Saif al-Islam Kadhafi, fils de l’ancien dirigeant libyen Mouammar Kadhafi, a été assassiné mardi à Zintan, dans l’ouest de la Libye, lors d’une attaque armée menée par des individus non identifiés, selon plusieurs sources concordantes. Le parquet libyen a annoncé l’ouverture d’une enquête judiciaire officielle afin d’identifier les auteurs et les circonstances exactes du meurtre.
Selon une source sécuritaire citée par Sky News Arabia, quatre hommes armés et masqués ont pris pour cible la résidence de Saif al-Islam dans la région d’Al-Hammada, au sud de la ville de Zintan, à environ 200 kilomètres au sud-ouest de Tripoli. Les assaillants auraient neutralisé les caméras de surveillance avant d’ouvrir le feu à bout portant, puis pris la fuite.
Le décès a été confirmé officiellement par Abdallah Othmane Kadhafi, cousin de la victime, représentant politique et chef de son équipe politique, à travers une publication officielle. Dans un communiqué, cette équipe a qualifié l’attaque d’”assassinat lâche et criminel perpétré par des mains coupables”.
Constatations médico-légales et enquête judiciaire
Dans un communiqué publié mercredi, le procureur général libyen a annoncé le lancement immédiat des investigations. Une équipe d’enquête, accompagnée de médecins légistes et d’experts en balistique, empreintes et toxicologie, s’est rendue sur les lieux et a procédé à l’examen du corps.
Les premières constatations ont établi que Saif al-Islam Kadhafi a été mortellement touché par plusieurs balles, confirmant la thèse d’un assassinat ciblé. Les autorités judiciaires ont indiqué avoir entamé la collecte de preuves, la délimitation du cercle des suspects et les procédures nécessaires à l’ouverture de poursuites pénales.
Réactions et démentis
Le 444e bataillon, l’une des principales forces armées opérant en Libye, a formellement nié toute implication dans l’assassinat.
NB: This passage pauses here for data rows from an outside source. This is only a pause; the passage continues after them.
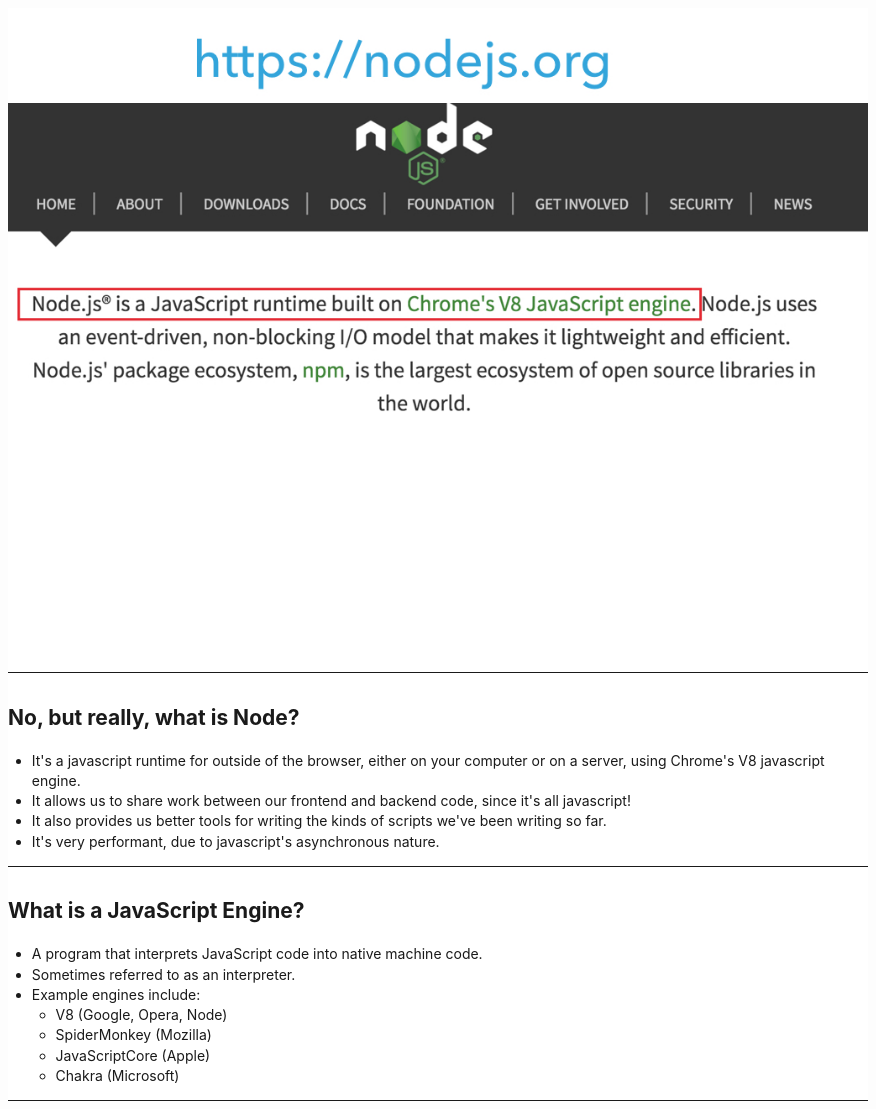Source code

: ![](images/node-homepage-pt1.jpeg)

---


## **No, but really, what is Node?**

- It's a javascript runtime for outside of the browser, either on your computer or on a server, using Chrome's V8 javascript engine.
- It allows us to share work between our frontend and backend code, since it's all javascript!
- It also provides us better tools for writing the kinds of scripts we've been writing so far.
- It's very performant, due to javascript's asynchronous nature.

---

## **What is a JavaScript Engine?**

- A program that interprets JavaScript code into native machine code.
- Sometimes referred to as an interpreter.
- Example engines include:
  - V8 (Google, Opera, Node)
  - SpiderMonkey (Mozilla)
  - JavaScriptCore (Apple)
  - Chakra (Microsoft)

---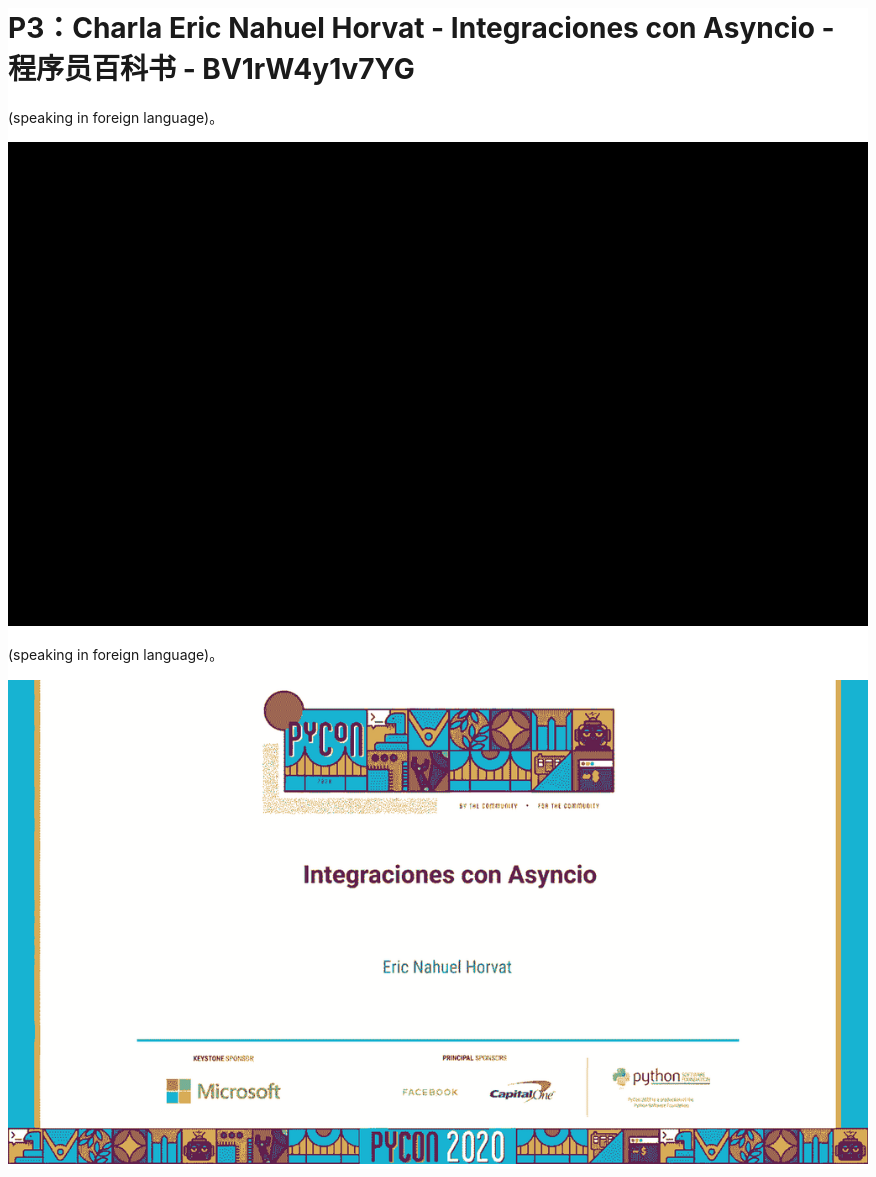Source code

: # P3：Charla Eric Nahuel Horvat - Integraciones con Asyncio - 程序员百科书 - BV1rW4y1v7YG

 (speaking in foreign language)。

![](img/a5bd61a95ab6e1bc2d339ba61d46b7fb_1.png)

 (speaking in foreign language)。

![](img/a5bd61a95ab6e1bc2d339ba61d46b7fb_3.png)

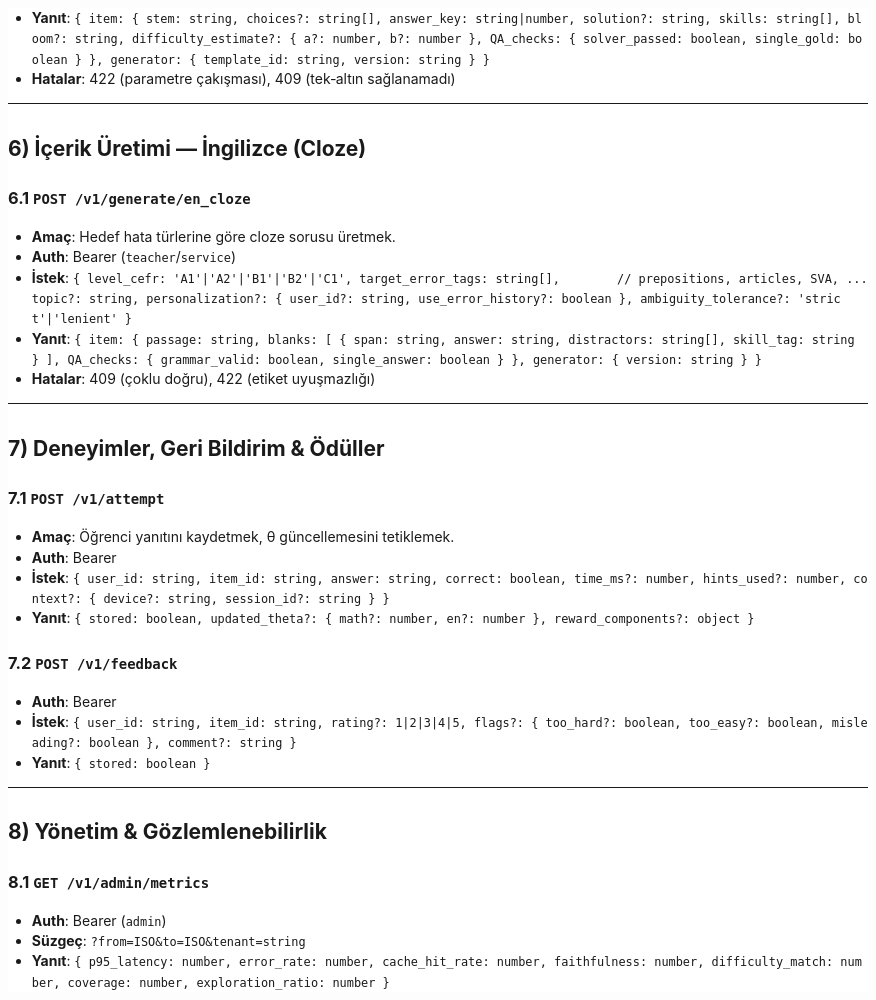 - **Yanıt**: `{
  item: { stem: string, choices?: string[], answer_key: string|number, solution?: string, skills: string[], bloom?: string, difficulty_estimate?: { a?: number, b?: number }, QA_checks: { solver_passed: boolean, single_gold: boolean } },
  generator: { template_id: string, version: string }
}`
- **Hatalar**: 422 (parametre çakışması), 409 (tek‑altın sağlanamadı)

---

## 6) İçerik Üretimi — İngilizce (Cloze)
### 6.1 `POST /v1/generate/en_cloze`
- **Amaç**: Hedef hata türlerine göre cloze sorusu üretmek.
- **Auth**: Bearer (`teacher`/`service`)
- **İstek**: `{
  level_cefr: 'A1'|'A2'|'B1'|'B2'|'C1',
  target_error_tags: string[],        // prepositions, articles, SVA, ...
  topic?: string,
  personalization?: { user_id?: string, use_error_history?: boolean },
  ambiguity_tolerance?: 'strict'|'lenient'
}`
- **Yanıt**: `{
  item: { passage: string, blanks: [ { span: string, answer: string, distractors: string[], skill_tag: string } ], QA_checks: { grammar_valid: boolean, single_answer: boolean } },
  generator: { version: string }
}`
- **Hatalar**: 409 (çoklu doğru), 422 (etiket uyuşmazlığı)

---

## 7) Deneyimler, Geri Bildirim & Ödüller
### 7.1 `POST /v1/attempt`
- **Amaç**: Öğrenci yanıtını kaydetmek, θ güncellemesini tetiklemek.
- **Auth**: Bearer
- **İstek**: `{ user_id: string, item_id: string, answer: string, correct: boolean, time_ms?: number, hints_used?: number, context?: { device?: string, session_id?: string } }`
- **Yanıt**: `{ stored: boolean, updated_theta?: { math?: number, en?: number }, reward_components?: object }`

### 7.2 `POST /v1/feedback`
- **Auth**: Bearer
- **İstek**: `{ user_id: string, item_id: string, rating?: 1|2|3|4|5, flags?: { too_hard?: boolean, too_easy?: boolean, misleading?: boolean }, comment?: string }`
- **Yanıt**: `{ stored: boolean }`

---

## 8) Yönetim & Gözlemlenebilirlik
### 8.1 `GET /v1/admin/metrics`
- **Auth**: Bearer (`admin`)
- **Süzgeç**: `?from=ISO&to=ISO&tenant=string`
- **Yanıt**: `{ p95_latency: number, error_rate: number, cache_hit_rate: number, faithfulness: number, difficulty_match: number, coverage: number, exploration_ratio: number }`
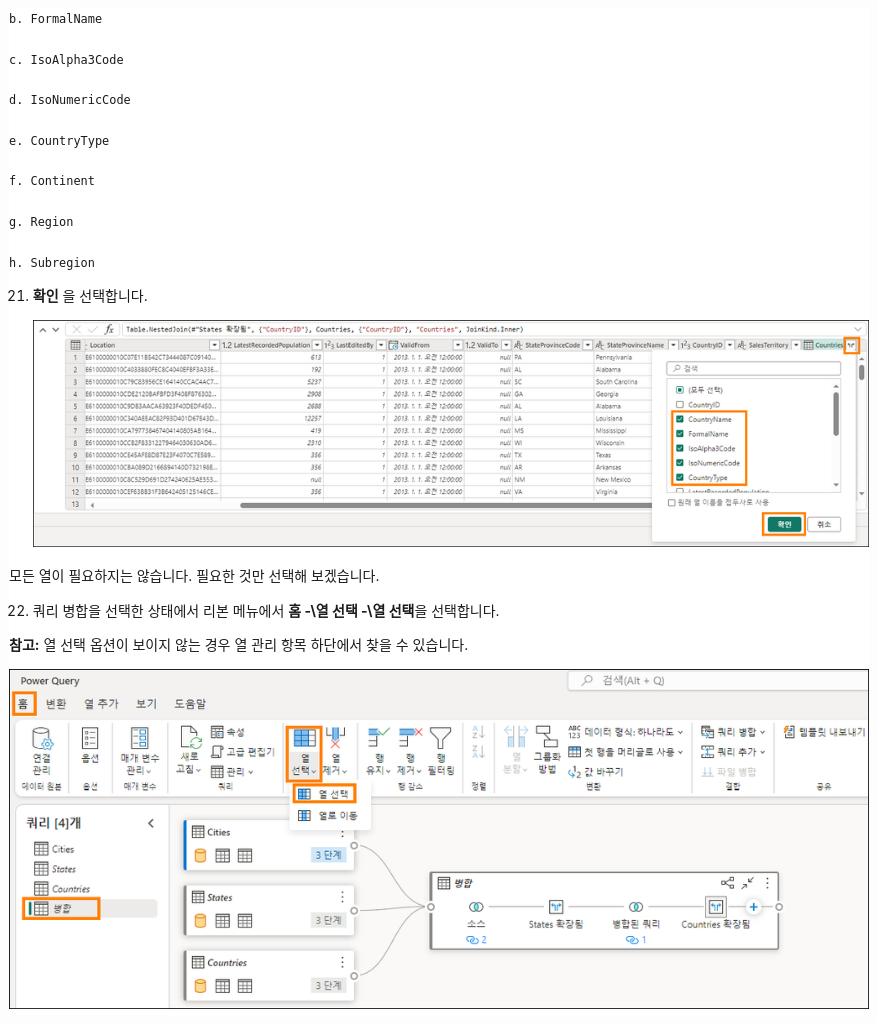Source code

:     b. FormalName

    c. IsoAlpha3Code

    d. IsoNumericCode

    e. CountryType

    f. Continent

    g. Region

    h. Subregion

21. **확인** 을 선택합니다.

    ![](../media/Lab-03/image22.png)

모든 열이 필요하지는 않습니다. 필요한 것만 선택해 보겠습니다.

22. 쿼리 병합을 선택한 상태에서 리본 메뉴에서 **홈 -\열 선택 -\열
    선택**을 선택합니다.

**참고:** 열 선택 옵션이 보이지 않는 경우 열 관리 항목 하단에서 찾을 수
있습니다.

![](../media/Lab-03/image23.png)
De son côté, Moussa Ibrahim, ancien porte-parole du régime Kadhafi, a condamné l’attaque, la qualifiant d’”acte traître”. Il a affirmé avoir échangé avec Saif al-Islam deux jours avant sa mort, soulignant que ce dernier « aspirait à une Libye unie, souveraine et sûre pour tous ses citoyens ».
Interrogé par Sky News Arabia, l’universitaire et analyste politique Ahmed Al-Aboud a souligné que la région d’Al-Hammada est une zone ouverte et fragile sur le plan sécuritaire, où ont opéré par le passé des groupes extrémistes tels que Daech et Al-Qaïda. Il a estimé que tous les scénarios restent envisageables quant aux motivations et aux auteurs de l’assassinat.
Sur le plan politique, l’analyste rappelle que Saif al-Islam Kadhafi faisait face à d’importants obstacles juridiques, notamment un mandat de la Cour pénale internationale, qui entravaient toute candidature effective à des élections nationales. Malgré une base de partisans issue de l’ancien régime, ses tentatives politiques n’avaient pas abouti à des succès électoraux notables.
Une figure toujours clivante
Saif al-Islam Kadhafi demeurait une figure controversée et symbolique dans le paysage libyen post-2011, entre partisans de l’ancien régime et adversaires politiques. Son assassinat intervient dans un contexte de fragilité sécuritaire persistante, ravivant les inquiétudes quant à la stabilité du pays et à la capacité des autorités à assurer la protection des personnalités politiques.
L’enquête se poursuit afin de faire toute la lumière sur ce meurtre qui risque d’avoir des répercussions politiques et sécuritaires majeures en Libye.